Quais são os gatilhos existentes nessa “cultura de confiança” que estimulam a produção de ocitocina?

Identificamos oito fatores principais: reconhecer o resultado; proporcionar desafios e dar feedbacks; mostrar empatia e consideração; conceder autonomia; ser transparente; incentivar interações sociais; e apoiar o crescimento pessoal e profissional (veja quadro na pág. 32). Testamos todos esses elementos no laboratório e em campo — com 50 das maiores empresas dos Estados Unidos e numa tribo em Papua Nova Guiné.

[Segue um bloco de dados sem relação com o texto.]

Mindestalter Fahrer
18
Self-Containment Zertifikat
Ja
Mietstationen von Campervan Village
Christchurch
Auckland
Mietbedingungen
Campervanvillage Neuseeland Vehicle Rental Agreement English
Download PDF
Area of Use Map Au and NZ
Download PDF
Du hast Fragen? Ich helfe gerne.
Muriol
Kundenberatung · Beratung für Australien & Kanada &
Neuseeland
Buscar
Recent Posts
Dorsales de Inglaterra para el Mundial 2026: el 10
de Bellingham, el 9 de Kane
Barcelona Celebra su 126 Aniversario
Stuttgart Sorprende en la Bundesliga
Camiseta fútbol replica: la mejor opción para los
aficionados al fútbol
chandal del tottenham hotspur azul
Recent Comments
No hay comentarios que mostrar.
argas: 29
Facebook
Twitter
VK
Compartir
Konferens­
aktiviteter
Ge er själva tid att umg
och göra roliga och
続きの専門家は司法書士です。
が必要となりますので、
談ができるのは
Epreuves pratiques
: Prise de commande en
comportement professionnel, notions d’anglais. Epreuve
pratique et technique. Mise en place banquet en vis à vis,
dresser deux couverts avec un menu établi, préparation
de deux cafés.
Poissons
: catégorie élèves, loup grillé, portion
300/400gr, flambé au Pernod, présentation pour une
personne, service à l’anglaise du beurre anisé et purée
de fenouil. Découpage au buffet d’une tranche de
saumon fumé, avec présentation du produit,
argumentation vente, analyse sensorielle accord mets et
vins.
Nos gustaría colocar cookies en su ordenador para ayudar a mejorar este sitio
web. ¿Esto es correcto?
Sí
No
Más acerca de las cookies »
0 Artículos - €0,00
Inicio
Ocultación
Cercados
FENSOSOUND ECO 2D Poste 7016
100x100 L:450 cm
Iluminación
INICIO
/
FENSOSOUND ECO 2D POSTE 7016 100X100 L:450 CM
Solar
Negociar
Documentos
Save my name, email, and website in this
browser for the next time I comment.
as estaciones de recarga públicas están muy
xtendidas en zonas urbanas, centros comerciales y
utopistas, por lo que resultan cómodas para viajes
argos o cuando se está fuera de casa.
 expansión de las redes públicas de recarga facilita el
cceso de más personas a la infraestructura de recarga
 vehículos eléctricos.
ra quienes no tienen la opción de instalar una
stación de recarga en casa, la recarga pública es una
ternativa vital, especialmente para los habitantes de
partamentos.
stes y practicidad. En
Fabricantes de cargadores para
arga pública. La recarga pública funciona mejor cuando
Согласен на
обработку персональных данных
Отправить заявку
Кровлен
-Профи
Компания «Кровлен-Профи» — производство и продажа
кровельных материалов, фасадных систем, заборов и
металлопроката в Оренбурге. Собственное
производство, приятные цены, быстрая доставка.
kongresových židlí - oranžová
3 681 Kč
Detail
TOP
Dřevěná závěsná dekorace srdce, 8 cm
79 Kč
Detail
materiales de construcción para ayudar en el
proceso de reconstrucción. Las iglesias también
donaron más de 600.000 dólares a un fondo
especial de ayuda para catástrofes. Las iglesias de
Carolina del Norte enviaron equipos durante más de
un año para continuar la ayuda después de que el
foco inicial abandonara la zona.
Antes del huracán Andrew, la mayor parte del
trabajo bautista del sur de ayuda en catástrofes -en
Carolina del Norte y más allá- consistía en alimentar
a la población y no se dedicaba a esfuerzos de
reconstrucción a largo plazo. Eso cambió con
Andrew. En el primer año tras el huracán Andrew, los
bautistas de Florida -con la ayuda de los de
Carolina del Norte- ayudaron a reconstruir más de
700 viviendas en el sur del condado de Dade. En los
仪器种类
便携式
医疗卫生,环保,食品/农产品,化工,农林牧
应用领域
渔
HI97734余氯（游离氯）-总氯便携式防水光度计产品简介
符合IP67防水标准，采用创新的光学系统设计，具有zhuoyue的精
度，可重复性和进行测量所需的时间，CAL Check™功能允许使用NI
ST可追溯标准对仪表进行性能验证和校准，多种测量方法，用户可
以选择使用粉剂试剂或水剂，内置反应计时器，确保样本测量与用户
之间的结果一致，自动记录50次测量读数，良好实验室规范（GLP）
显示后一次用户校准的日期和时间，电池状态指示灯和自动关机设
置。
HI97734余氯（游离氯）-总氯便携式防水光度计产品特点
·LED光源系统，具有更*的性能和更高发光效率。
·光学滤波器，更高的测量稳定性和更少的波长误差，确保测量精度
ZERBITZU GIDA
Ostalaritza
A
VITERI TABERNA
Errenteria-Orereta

Por que também em Papua Nova Guiné?

Fomos até uma localidade distante da cultura ocidental para ter certeza de que o efeito da ocitocina era universal. E chegamos à conclusão de que, de fato, é. No grupo que analisamos, existe uma dinâmica interessante. O chefe não é o homem mais forte ou mais esperto da tribo, e sim o que se dedica mais a ajudar os outros membros do grupo.

Há diferenças entre homens e mulheres quanto à produção de ocitocina?

As mulheres naturalmente produzem mais ocitocina. Sob a perspectiva de liderança, isso significa que elas tendem a estabelecer relacionamentos e a ler as emoções ao redor com mais facilidade. E, se alguém quer ser o melhor gestor, precisa do máximo de informações, muito além de números. Nos experimentos que realizamos, demos a alguns grupos doses extras de testosterona e eles se tornaram mais egoístas e menos capazes de ler as emoções alheias. A testosterona e também o cortisol — hormônio liberado em situações de estresse — inibem a produção de ocitocina. No setor financeiro é comum encontrar níveis elevados de testosterona, o que faz com que as pessoas gostem de correr riscos e ter status. O ideal é buscar um equilíbrio entre a ação que a testosterona proporciona e a cooperação e a empatia estimuladas pela ocitocina.

Como iniciar uma transição bem-sucedida para uma cultura de confiança?

O principal requisito é que a presidência da empresa abrace a necessidade de mudança e informe os funcionários a respeito do projeto. Com dados, é possível fazer um diagnóstico. Mas não adianta coletar dados e depois não fazer nada com eles. Se os funcionários responderem a questionários e depois nada acontecer, os líderes vão perder a credibilidade. É preciso um planejamento para implementar a mudança do início ao fim, dizer quem vai conduzi-la e, durante o processo, enviar toda semana lembretes aos funcionários com exemplos de novos comportamentos desejados.